Originally posted by: eLiu
Originally posted by: randumb
Originally posted by: jiggahertz
Originally posted by: randumb
Originally posted by: eLiu
Originally posted by: notposting
PEBKAC = Problem Exists Between Keyboard And Chair....aka the user.
No wai! I'm infallible! haha
hypn0tik, yeah I know. Esp this new version (2007a). I've had more weird problems with this than any other version of matlab. The other day one of my coworkers had a weird dimension mismatch error. After looking through the code, we found nothing so I asked her to run it again for kicks... and voila, it worked the 2nd time. Srsly.
Yeah, I hate MATLAB. Besides buggy behavior, the interface is slow and the syntax is inconsistent. How did this become the standard tool in CS/Engineering?

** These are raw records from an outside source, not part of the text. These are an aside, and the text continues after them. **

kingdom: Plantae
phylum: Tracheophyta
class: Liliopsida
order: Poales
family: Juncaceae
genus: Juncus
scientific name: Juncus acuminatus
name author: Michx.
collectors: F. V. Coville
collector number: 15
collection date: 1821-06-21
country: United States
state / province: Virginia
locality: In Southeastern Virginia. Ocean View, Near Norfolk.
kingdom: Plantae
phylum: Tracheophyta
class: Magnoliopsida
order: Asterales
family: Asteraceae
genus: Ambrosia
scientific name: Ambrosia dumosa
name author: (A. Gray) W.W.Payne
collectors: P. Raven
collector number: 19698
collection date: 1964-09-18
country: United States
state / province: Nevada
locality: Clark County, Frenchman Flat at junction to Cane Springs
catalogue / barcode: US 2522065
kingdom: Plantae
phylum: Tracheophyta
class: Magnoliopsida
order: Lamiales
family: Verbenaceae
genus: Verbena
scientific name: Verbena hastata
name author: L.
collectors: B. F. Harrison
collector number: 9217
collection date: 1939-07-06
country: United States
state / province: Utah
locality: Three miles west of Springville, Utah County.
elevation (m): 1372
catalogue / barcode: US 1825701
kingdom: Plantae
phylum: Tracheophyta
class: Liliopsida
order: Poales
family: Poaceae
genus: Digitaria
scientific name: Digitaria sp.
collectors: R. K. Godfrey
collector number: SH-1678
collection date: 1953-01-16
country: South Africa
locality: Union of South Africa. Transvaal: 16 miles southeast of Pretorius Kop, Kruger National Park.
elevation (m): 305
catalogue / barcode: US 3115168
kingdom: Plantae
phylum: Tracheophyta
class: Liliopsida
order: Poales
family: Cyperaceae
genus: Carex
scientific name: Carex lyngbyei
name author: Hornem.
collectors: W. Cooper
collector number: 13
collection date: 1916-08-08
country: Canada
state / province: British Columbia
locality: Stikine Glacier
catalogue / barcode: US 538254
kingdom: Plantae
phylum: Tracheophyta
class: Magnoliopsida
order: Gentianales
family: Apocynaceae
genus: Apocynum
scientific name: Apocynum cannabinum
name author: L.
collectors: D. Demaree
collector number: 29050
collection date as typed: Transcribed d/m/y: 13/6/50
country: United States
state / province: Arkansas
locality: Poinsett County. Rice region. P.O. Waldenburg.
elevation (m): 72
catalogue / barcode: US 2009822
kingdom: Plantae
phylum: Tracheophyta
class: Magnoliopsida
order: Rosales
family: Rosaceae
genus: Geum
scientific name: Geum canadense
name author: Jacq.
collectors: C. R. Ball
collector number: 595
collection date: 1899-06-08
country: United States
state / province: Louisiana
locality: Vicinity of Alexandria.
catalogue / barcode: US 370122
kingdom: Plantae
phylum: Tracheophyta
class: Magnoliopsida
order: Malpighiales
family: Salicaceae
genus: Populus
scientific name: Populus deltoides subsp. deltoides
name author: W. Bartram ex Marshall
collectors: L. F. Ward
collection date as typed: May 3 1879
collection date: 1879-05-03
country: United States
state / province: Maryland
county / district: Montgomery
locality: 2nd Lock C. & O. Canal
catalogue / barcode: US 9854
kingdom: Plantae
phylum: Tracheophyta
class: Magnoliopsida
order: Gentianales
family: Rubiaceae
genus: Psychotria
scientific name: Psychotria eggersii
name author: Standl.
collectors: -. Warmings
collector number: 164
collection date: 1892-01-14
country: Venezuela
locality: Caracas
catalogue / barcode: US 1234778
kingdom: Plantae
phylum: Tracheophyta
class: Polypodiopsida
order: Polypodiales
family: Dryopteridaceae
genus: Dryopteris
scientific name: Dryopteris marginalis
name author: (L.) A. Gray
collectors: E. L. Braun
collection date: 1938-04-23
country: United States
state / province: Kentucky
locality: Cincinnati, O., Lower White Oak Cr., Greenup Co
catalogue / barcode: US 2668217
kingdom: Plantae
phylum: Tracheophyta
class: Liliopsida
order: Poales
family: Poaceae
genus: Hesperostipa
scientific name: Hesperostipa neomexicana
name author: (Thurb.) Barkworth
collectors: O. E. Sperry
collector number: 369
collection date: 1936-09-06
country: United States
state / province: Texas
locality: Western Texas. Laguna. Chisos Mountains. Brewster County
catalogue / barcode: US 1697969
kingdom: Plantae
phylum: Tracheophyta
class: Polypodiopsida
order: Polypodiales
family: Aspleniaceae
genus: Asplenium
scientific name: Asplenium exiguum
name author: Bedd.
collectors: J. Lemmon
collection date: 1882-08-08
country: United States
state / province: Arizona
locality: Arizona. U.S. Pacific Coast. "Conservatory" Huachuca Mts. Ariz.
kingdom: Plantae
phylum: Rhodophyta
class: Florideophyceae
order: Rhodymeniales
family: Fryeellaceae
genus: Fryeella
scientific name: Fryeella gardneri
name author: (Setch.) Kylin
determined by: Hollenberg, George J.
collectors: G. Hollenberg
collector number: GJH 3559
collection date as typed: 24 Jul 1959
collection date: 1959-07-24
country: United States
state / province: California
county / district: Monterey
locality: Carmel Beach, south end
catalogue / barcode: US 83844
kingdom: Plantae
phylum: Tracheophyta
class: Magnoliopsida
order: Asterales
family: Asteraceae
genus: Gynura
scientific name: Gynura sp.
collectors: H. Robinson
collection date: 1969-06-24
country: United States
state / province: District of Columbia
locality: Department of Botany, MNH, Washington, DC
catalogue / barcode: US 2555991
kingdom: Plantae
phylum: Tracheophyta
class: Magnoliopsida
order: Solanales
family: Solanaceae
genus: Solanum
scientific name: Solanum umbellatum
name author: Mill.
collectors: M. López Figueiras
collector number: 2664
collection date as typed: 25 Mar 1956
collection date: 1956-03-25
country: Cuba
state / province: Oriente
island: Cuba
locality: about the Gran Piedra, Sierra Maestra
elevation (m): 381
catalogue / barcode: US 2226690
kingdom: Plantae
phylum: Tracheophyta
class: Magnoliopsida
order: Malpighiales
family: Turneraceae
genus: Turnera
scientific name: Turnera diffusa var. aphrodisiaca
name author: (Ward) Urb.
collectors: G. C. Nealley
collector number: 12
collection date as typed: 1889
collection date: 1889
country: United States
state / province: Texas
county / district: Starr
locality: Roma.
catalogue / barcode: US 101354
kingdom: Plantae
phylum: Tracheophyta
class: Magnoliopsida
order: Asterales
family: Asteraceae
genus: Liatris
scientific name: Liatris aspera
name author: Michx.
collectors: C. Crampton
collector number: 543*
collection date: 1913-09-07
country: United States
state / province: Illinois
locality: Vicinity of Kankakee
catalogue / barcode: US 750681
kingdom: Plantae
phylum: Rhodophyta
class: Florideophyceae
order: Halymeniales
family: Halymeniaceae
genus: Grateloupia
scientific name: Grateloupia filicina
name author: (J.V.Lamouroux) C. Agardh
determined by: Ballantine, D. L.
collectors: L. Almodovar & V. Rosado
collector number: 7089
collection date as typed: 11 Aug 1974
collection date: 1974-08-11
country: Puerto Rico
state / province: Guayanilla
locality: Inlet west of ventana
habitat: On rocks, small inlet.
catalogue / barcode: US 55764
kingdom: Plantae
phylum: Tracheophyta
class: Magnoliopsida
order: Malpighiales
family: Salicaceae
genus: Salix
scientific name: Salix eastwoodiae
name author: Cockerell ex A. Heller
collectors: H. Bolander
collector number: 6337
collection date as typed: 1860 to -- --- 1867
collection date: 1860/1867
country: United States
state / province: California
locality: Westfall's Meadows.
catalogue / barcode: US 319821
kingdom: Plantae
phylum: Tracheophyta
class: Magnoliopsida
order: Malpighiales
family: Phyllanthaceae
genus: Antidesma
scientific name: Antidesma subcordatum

Rapid prototyping and the ease of use for matrices/visualization/data manipulation.
There are plenty of other tools available that are better IMO. In bioinformatics research for example, R has become extremely popular.
What would you suggest for working with ODEs (ivp & bvp) or linear algebra? I mean there's Octave, but it isn't much different... ODEs in Maple can be pretty awkward (not to mention slow), and linalg is even worse. You could fire up FORTRAN77 and link to LAPACK, but I mean come on, that's a lot more work than opening matlab and typing eig().
R is often seen as a statistical computing language, but it can be used to do a lot of general numerical analysis work. I've done of a lot of prototyping of machine learning algorithms in R and I find the syntax significantly cleaner. There are also tons of nice UIs for R available. There is also a really powerful plugin (ESS) for interfacing with R via Emacs. The nicest thing about R is that there's a very strong, unified community and they have a central package repository (CRAN), which makes it really easy to find the packages you need. Other alternatives I've briefly used are Python+SciPy and Mathematica.
Edit: I'm not saying MATLAB is that bad; it always gets the job done with some annoyances. But for a tool that's so widely used, it could be A LOT better.